▸ **ACTION ITEM**: This task calls for copying each line below that contains "knee".

▸ **MATERIAL FOR THIS TASK**:
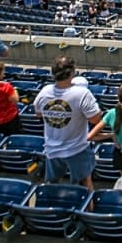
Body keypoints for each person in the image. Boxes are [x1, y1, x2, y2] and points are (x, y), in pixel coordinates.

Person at [34, 56, 101, 188]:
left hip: (52, 148)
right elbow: (95, 119)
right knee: (85, 183)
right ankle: (87, 208)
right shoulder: (82, 93)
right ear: (72, 73)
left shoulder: (44, 91)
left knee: (52, 185)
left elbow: (39, 113)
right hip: (77, 148)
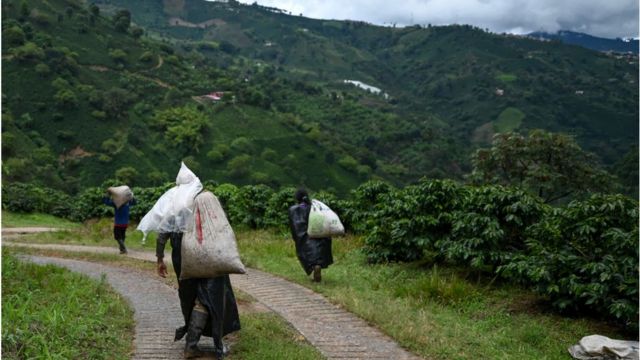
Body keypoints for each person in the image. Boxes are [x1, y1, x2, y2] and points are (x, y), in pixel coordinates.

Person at [156, 229, 241, 359]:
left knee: (190, 295)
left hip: (182, 254)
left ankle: (192, 344)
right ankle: (192, 344)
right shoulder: (208, 207)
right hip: (208, 251)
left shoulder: (173, 208)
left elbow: (162, 232)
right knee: (209, 296)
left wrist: (160, 258)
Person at [288, 188, 333, 282]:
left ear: (297, 198)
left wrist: (297, 236)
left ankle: (313, 267)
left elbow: (294, 225)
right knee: (318, 251)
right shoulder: (314, 207)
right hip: (318, 233)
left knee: (305, 253)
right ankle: (318, 265)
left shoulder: (294, 210)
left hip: (303, 235)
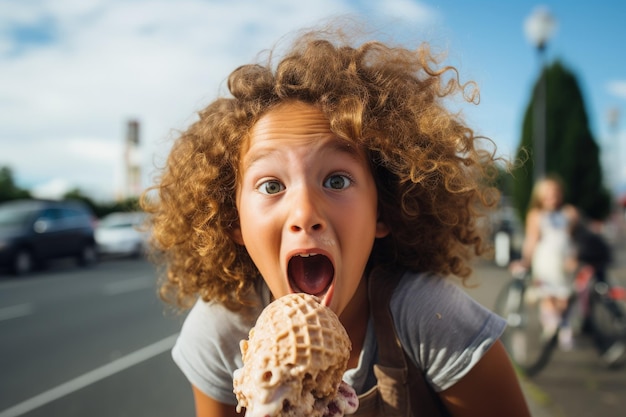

▸ **REPLY**:
right knee: (85, 183)
left knee: (52, 185)
left knee: (190, 295)
right knee: (209, 296)
right knee: (318, 251)
left knee: (305, 253)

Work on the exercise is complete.